▸ **DIRECTIONS FOR THIS TASK**: Lines holding the word "seria": how many does the material below have? Answer with nothing but the number.

▸ **GIVEN RECORDS**:

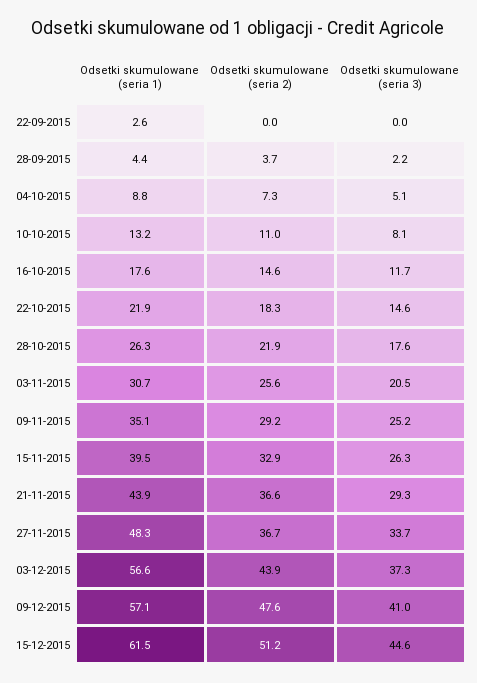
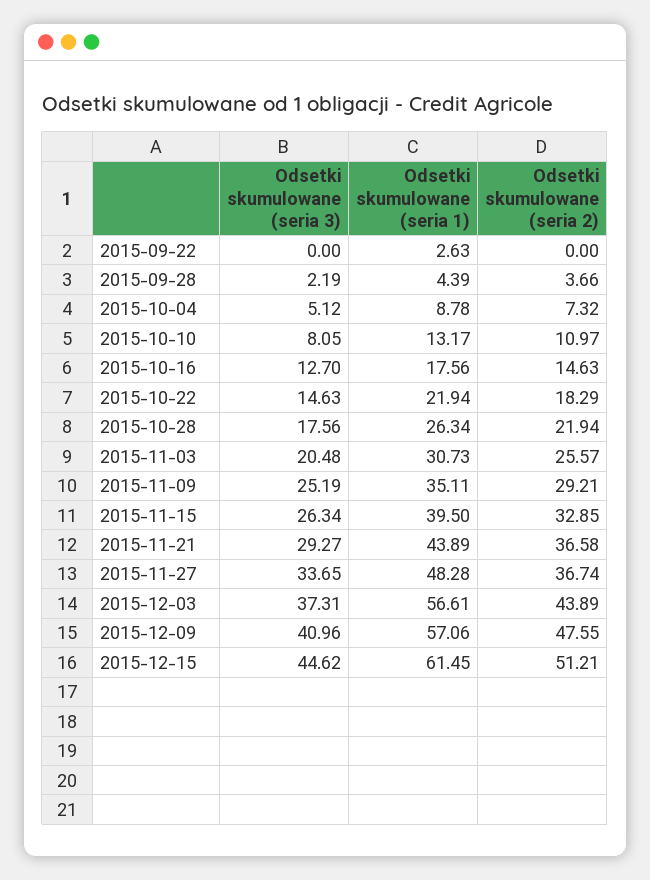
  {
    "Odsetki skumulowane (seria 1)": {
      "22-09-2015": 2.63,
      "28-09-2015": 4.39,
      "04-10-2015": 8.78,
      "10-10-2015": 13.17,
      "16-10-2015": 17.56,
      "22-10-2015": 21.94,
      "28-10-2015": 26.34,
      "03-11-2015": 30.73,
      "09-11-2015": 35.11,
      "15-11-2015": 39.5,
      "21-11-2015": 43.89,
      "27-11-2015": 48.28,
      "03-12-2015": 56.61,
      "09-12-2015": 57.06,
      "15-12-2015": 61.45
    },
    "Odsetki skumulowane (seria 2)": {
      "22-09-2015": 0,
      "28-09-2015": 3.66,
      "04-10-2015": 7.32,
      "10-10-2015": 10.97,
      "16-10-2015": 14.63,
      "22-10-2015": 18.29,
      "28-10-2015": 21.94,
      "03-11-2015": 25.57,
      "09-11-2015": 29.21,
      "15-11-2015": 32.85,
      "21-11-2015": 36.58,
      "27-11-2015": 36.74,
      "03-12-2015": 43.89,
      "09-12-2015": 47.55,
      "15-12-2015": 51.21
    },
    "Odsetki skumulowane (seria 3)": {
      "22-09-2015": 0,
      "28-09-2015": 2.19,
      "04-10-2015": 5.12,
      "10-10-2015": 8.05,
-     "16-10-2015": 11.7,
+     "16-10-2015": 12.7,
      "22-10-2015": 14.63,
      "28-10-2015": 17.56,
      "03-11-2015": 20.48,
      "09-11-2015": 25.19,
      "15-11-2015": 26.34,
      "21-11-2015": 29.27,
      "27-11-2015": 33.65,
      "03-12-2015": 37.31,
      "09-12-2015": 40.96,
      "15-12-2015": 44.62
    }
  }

---

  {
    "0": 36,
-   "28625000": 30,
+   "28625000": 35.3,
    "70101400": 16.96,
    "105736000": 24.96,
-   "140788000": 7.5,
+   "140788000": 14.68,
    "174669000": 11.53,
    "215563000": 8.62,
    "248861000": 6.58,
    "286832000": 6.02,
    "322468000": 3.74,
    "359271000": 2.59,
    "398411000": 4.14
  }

▸ **RESULT FOR THIS TASK**: 3